Back when I came in, we were processing inventory one way and processing orders another way—there were just a lot of different things being used and a lot of information being thrown all over the place. My goal has been to bring everything together onto just a couple of different platforms and put new business processes in place for how we interact with customers, deal with inventory and ship out orders.

What have been some of the biggest challenges in this phase of the company’s growth and development?
The biggest challenge has just been trying to keep up with the crazy growth we’ve seen. Some companies get excited about ten or twenty percent year-over-year growth, but we’ve been growing at 100 percent every year since I’ve been here. When you grow that fast you implement a system or process or piece of software and it’s obsolete within three months.
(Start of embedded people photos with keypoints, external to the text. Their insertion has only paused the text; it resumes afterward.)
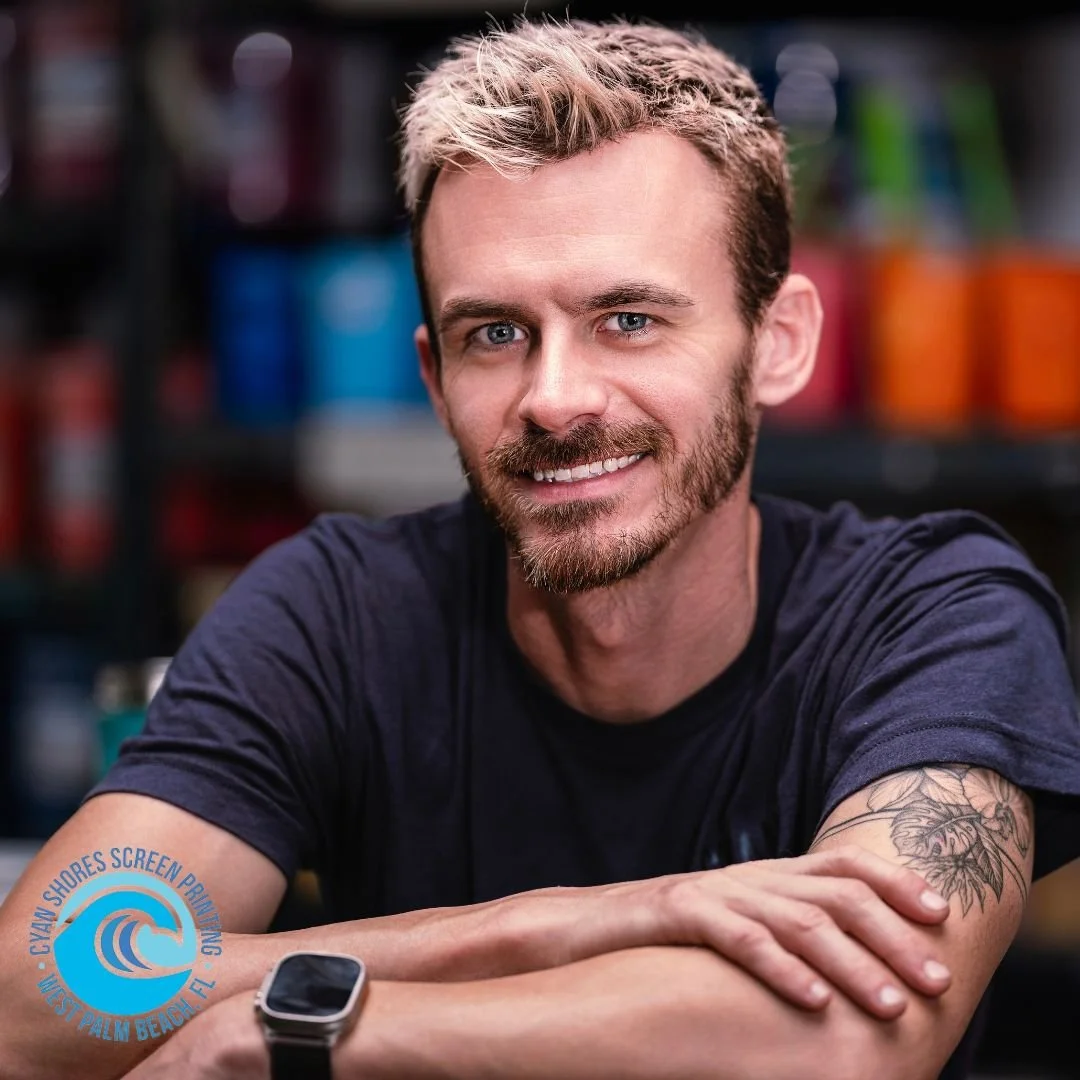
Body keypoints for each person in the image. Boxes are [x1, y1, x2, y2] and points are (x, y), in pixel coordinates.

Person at [3, 15, 1080, 1080]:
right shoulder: (331, 615)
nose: (555, 399)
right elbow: (36, 999)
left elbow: (852, 1033)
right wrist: (556, 925)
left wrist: (311, 1029)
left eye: (629, 320)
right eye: (496, 335)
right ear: (434, 381)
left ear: (778, 342)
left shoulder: (940, 615)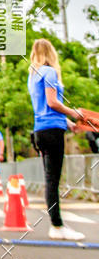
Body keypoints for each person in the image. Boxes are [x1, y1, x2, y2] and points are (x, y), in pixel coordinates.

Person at [28, 38, 85, 241]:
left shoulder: (33, 75)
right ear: (51, 52)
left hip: (40, 131)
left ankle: (56, 223)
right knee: (53, 180)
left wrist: (69, 123)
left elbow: (44, 106)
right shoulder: (49, 72)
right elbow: (52, 102)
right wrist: (75, 113)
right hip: (52, 132)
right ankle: (57, 225)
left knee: (49, 179)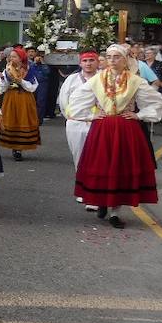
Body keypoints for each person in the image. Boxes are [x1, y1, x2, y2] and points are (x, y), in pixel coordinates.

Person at [72, 44, 162, 229]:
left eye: (116, 57)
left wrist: (139, 115)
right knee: (102, 166)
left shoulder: (135, 81)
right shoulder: (98, 79)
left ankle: (115, 211)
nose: (112, 60)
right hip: (103, 128)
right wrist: (90, 116)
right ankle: (102, 202)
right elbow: (76, 101)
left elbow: (156, 101)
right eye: (109, 56)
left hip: (125, 129)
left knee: (120, 168)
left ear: (125, 60)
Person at [58, 51, 101, 210]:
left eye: (92, 60)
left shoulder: (103, 78)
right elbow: (64, 101)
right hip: (76, 124)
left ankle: (94, 193)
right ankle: (83, 189)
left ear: (97, 62)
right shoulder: (72, 79)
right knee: (79, 157)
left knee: (96, 158)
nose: (88, 63)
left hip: (98, 123)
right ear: (80, 63)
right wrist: (70, 117)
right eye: (85, 61)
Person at [0, 47, 40, 161]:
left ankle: (19, 148)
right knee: (11, 120)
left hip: (25, 99)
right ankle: (14, 147)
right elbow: (3, 88)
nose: (11, 58)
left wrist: (21, 82)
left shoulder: (29, 69)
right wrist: (3, 79)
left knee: (22, 119)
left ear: (21, 58)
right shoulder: (8, 69)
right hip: (11, 98)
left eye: (14, 56)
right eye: (10, 56)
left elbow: (33, 86)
So we have no time to be stagnant—we always have to challenge the status quo and reinvent how our processes work in order to keep up with that growth. Most businesses and platforms simply don’t scale at the rate we need to, and that can be frustrating for some people.

What are you looking forward to for Spikeball on the horizon?
We’re really excited about the growth of the sport, not only in the US but internationally as well. Our growth has allowed us to go from focusing on the physical Spikeball set as the product, to now focusing on the company as the product. In doing so, we’re able to really hone in on our people and our systems and our mentality as a company.

A Vicious Circle
Spikeball—described by the company as “kinda sorta like volleyball and foursquare but on steroids”—sells for $53 to $99 (depending on the set) and can be purchased through local and online retailers. Readers interested in tournament play can visit USASpikeball.com.